Invited Paper TF+AS-WeA3
Investigation of Recrystallization in Low-Temperature Grown CdTe Solar Cells in Substrate and Superstrate Configuration

Wednesday, October 31, 2012, 2:40 pm, Room 11

CdTe solar cells and modules on glass substrates have already shown high performance and low cost. Production costs and energy payback time can be further reduced by minimizing the thermal budget of the production process, increasing the throughput and by the use of low-cost substrates. We developed a process for the conventional superstrate configuration which involves substrate temperatures below 450°C. The low temperatures enable the growth on flexible polyimide foil. Efficiencies up to 15.6% and 13.8% on glass and polyimide were achieved, respectively.

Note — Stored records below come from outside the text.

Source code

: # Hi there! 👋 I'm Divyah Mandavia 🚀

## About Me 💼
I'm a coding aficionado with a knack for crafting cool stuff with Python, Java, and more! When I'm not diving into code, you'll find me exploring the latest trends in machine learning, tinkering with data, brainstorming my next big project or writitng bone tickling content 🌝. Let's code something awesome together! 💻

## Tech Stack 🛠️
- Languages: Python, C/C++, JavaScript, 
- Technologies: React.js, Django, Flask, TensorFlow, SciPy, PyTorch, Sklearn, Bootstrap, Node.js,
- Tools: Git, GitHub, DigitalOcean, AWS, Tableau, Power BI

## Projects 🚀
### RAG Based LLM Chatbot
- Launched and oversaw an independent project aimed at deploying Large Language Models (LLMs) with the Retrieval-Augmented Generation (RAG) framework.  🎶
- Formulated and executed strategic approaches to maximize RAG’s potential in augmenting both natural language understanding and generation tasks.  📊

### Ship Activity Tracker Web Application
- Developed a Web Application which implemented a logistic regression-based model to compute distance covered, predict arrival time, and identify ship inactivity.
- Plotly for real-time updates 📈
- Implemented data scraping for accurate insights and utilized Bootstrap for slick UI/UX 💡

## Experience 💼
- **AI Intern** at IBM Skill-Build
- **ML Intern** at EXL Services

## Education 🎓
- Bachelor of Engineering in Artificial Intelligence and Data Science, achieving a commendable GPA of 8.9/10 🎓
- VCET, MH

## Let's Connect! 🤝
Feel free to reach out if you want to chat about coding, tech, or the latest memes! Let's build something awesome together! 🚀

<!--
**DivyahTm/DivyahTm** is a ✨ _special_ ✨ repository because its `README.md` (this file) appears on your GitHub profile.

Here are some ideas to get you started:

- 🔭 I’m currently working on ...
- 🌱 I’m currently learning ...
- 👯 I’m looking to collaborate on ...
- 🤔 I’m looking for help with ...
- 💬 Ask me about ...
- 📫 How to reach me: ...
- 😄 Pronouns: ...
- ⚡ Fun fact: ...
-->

In the conventional superstrate configuration sputtered ZnO:Al/ZnO was used as transparent front electrical contact. CdS and CdTe were evaporated at low temperatures of 160 and 350°C followed by an annealing treatment in the presence of CdCl₂ at 420°C and the cells were finished with a metallic electrical back contact. The annealing treatment is essential for highly efficient CdTe solar cells as it leads to grain growth of CdTe, improves electronic properties of CdTe and leads to an intermixing between CdTe and CdS.

For the growth on opaque substrates like flexible metal foils, we developed a growth process of CdTe solar cells in substrate configuration, where light does not need to pass the substrate. It enabled efficiencies of 11.3% and 8.7% on glass and flexible steel foil, respectively.

A combination of Mo, MoO₃ and Te was deposited as back contact and in some cases Cu was added. Evaporated MoO₃ grew with low crystallinity and recrystallized during subsequent processing. CdTe was deposited by vacuum evaporation while CdS was grown by chemical bath deposition. In substrate configuration, the CdTe and CdS layers were annealed separately as a combined annealing step would lead to excessive CdS-CdTe intermixing. The annealing treatment of the CdTe layer leads to similar grain growth as in superstrate configuration. The CdCl₂ treatment after deposition of CdS was optimized, resulting in increased grain size and wurtzite structure. CdS-CdTe intermixing, which is commonly observed in superstrate configuration was less pronounced in substrate configuration. The effects of the recrystallization treatments in substrate configuration are compared to the conventional superstrate configuration.